Jesus was not merciful. Jesus condemns everyone who does not believe in him.
"Afterward came also the other virgins, saying, Lord, Lord, open to us. But he answered and said, Verily I say unto you, I know you not. Watch therefore, for ye know neither the day nor the hour wherein the Son of man cometh." (25:11-13) Where is the mercy here? The statement here is that they did not deserve to go to Heaven. If only those who fully deserve it go to Heaven, how is that being merciful?
And then there is Jesus' beliefs about marriage and divorce. How cruel it is to force a man and woman who are incompatible with each other to stay married to each other and not remarry (5:31-32).

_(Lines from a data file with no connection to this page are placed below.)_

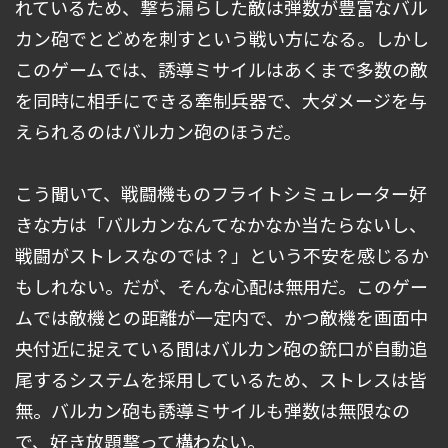
れているため、撃ち漏らした敵は弾数が豊富なバル
カン砲でとどめを刺すという戦い方になる。しかし
このゲームでは、誘導ミサイルはあくまで多数の敵
を同時に相手にできる牽制兵器で、大ダメージを与
えられるのはバルカン砲のほうだ。
こう聞いて、戦闘機ものフライトシミュレーター好
きな方は「バルカンなんてなかなか当たらないし、
戦闘がストレスなのでは？」という不安を感じるか
もしれない。だが、そんな心配は無用だ。このゲー
ムでは敵機との距離が一定内で、かつ敵機を画面中
央付近に捉えている間はバルカン砲の銃口が自動追
尾するシステムを採用しているため、ストレスは皆
無。バルカン砲も誘導ミサイルも弾数は無限なの
で、好き放題撃って構わない。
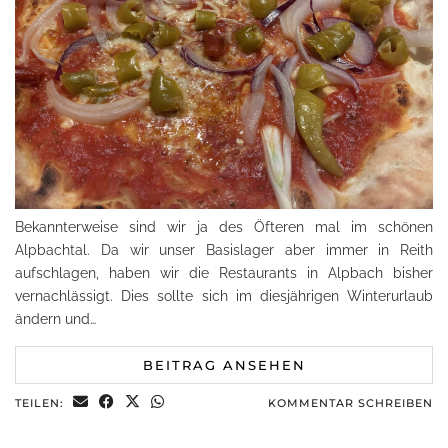
Bekannterweise sind wir ja des Öfteren mal im schönen
Alpbachtal. Da wir unser Basislager aber immer in Reith
aufschlagen, haben wir die Restaurants in Alpbach bisher
vernachlässigt. Dies sollte sich im diesjährigen Winterurlaub
ändern und…
BEITRAG ANSEHEN
TEILEN:
KOMMENTAR SCHREIBEN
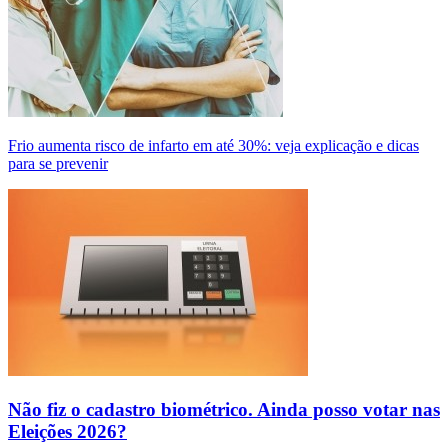
Frio aumenta risco de infarto em até 30%: veja explicação e dicas
para se prevenir
Não fiz o cadastro biométrico. Ainda posso votar nas
Eleições 2026?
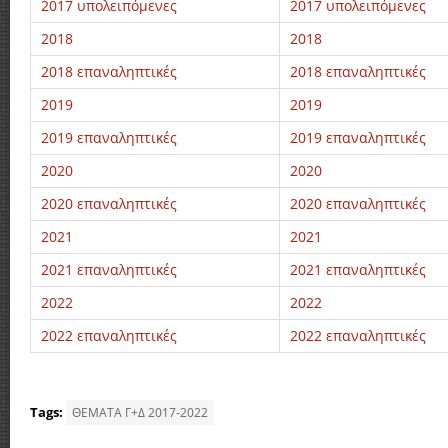
2017 υπολειπόμενες
2017 υπολειπόμενες
2018
2018
2018 επαναληπτικές
2018 επαναληπτικές
2019
2019
2019 επαναληπτικές
2019 επαναληπτικές
2020
2020
2020 επαναληπτικές
2020 επαναληπτικές
2021
2021
2021 επαναληπτικές
2021 επαναληπτικές
2022
2022
2022 επαναληπτικές
2022 επαναληπτικές
Tags:
ΘΕΜΑΤΑ Γ+Δ 2017-2022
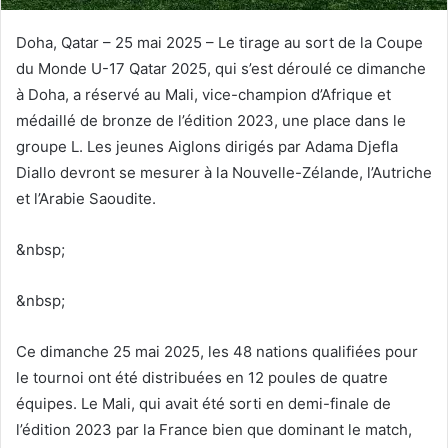
Doha, Qatar – 25 mai 2025 – Le tirage au sort de la Coupe
du Monde U-17 Qatar 2025, qui s’est déroulé ce dimanche
à Doha, a réservé au Mali, vice-champion d’Afrique et
médaillé de bronze de l’édition 2023, une place dans le
groupe L. Les jeunes Aiglons dirigés par Adama Djefla
Diallo devront se mesurer à la Nouvelle-Zélande, l’Autriche
et l’Arabie Saoudite.
&nbsp;
&nbsp;
Ce dimanche 25 mai 2025, les 48 nations qualifiées pour
le tournoi ont été distribuées en 12 poules de quatre
équipes. Le Mali, qui avait été sorti en demi-finale de
l’édition 2023 par la France bien que dominant le match,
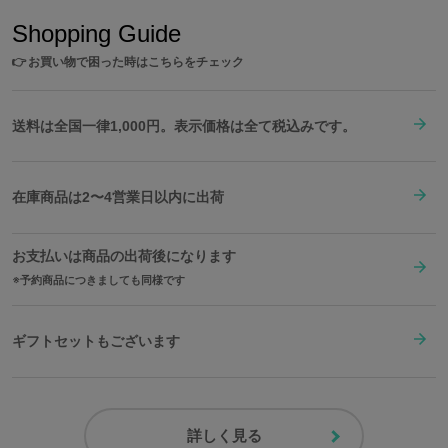
Shopping Guide
👉
お買い物で困った時はこちらをチェック
送料は全国一律1,000円。表示価格は全て税込みです。
在庫商品は2〜4営業日以内に出荷
お支払いは商品の出荷後になります
予約商品につきましても同様です
ギフトセットもございます
詳しく見る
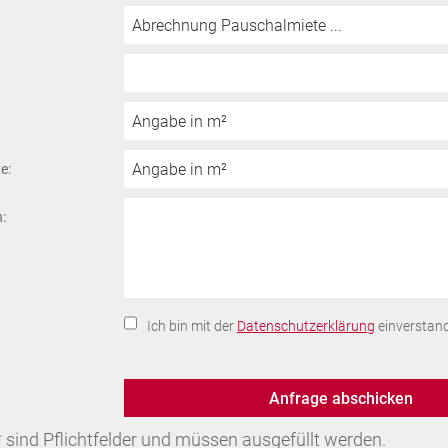
e:
:
Ich bin mit der
Datenschutzerklärung
einverstan
 sind Pflichtfelder und müssen ausgefüllt werden.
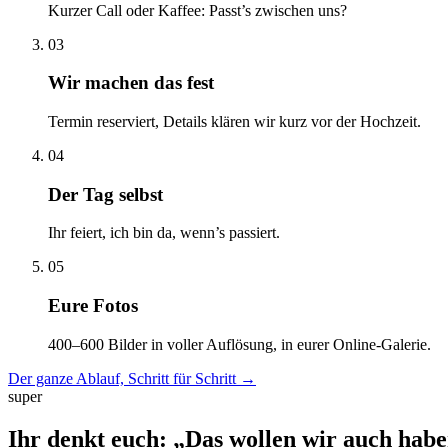
Kurzer Call oder Kaffee: Passt’s zwischen uns?
03
Wir machen das fest
Termin reserviert, Details klären wir kurz vor der Hochzeit.
04
Der Tag selbst
Ihr feiert, ich bin da, wenn’s passiert.
05
Eure Fotos
400–600 Bilder in voller Auflösung, in eurer Online-Galerie.
Der ganze Ablauf, Schritt für Schritt
→
super
Ihr denkt euch: „Das wollen wir auch hab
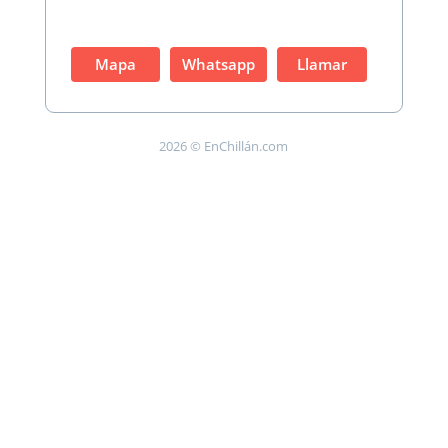
Mapa
Whatsapp
Llamar
2026 © EnChillán.com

Moreover, he said that it is better not to marry (19:10-12). But if a man marries, and discovers that it was better not to marry, he must still suffer all his life in the marriage!!! This is kind? No, this is cruel!
Think about it. Jesus said that it is better not to marry. Yet nevertheless, he forbade divorce to everyone, even though not everyone can take it! It is hard to know which is crueler, to force men to stay single, or to force an incompatible couple to stay married. And if the woman leaves the husband, she may not even remarry, because Jesus says that this is adultery (5:32)! Jesus commits numerous cruelties with this ruling.
The very fact that such words were attributed to him by the very people who adopted him as god-messiah and brought him to the rest of the world as god-messiah, means to me that I don't want or need to know anything more about him. His own believers and followers reported him as being cruel, and no amount of whitewashing by later Christians can change that.
By their account, Jesus was cruel, which in itself shows that he was not on Hashem's side. According to his words, it is very difficult to attain Heaven. For he demanded that his followers love him more than their parents and children (Matthew 10:37); that they give up their entire lives and travel with him (ibid, 38-39); that they give away all their possessions and all they call their own (19:21); and that they never get divorced (5:32). His demands were utterly impossible, often abusive, and indeed, few Christians have ever fulfilled them.
As if those are not sufficiently difficult, he also insisted that you allow people to rob you, and even help them hurt you (5:38-41). Of course Christians don't keep that! All of society would collapse if those rules were kept! In point of fact, Christians have been the biggest source of hurt throughout history.
The Christian bible insists that Christians sell everything they own, and give it all to the poor. Is this more merciful than Judaism? Judaism (i.e., the Law of Moses, the Hebrew Bible, Jewish Law, the Torah) in most cases prohibits giving away all your assets, because that would make you destitute and dependant upon charity yourself, forcing others to support you when you are capable of supporting yourself. Therefore, the Law of Moses commands you to give only a tithe, one tenth of your assets. At most you may give one fifth, except in case of certain emergencies. Jesus demands that you give everything away. Giving away everything you own is much harder than giving away only a tenth. Yet Paul claims that the Law of Moses is more difficult to keep than the Laws of Jesus. Not true, obviously. Jesus' laws are cruel, unreasonable and wrong. Of course, very few (if any) Christians keep them, because they know those laws are impossible to keep.
Incidentally, many of today's churches ask for tithes, i.e., a tenth of each member's income, relying on the Law of Moses that they claim is no longer in effect! There is no real consistency in Christianity.
I think, all in all, the Jewish G-d is much more kind and merciful than the Christian "god."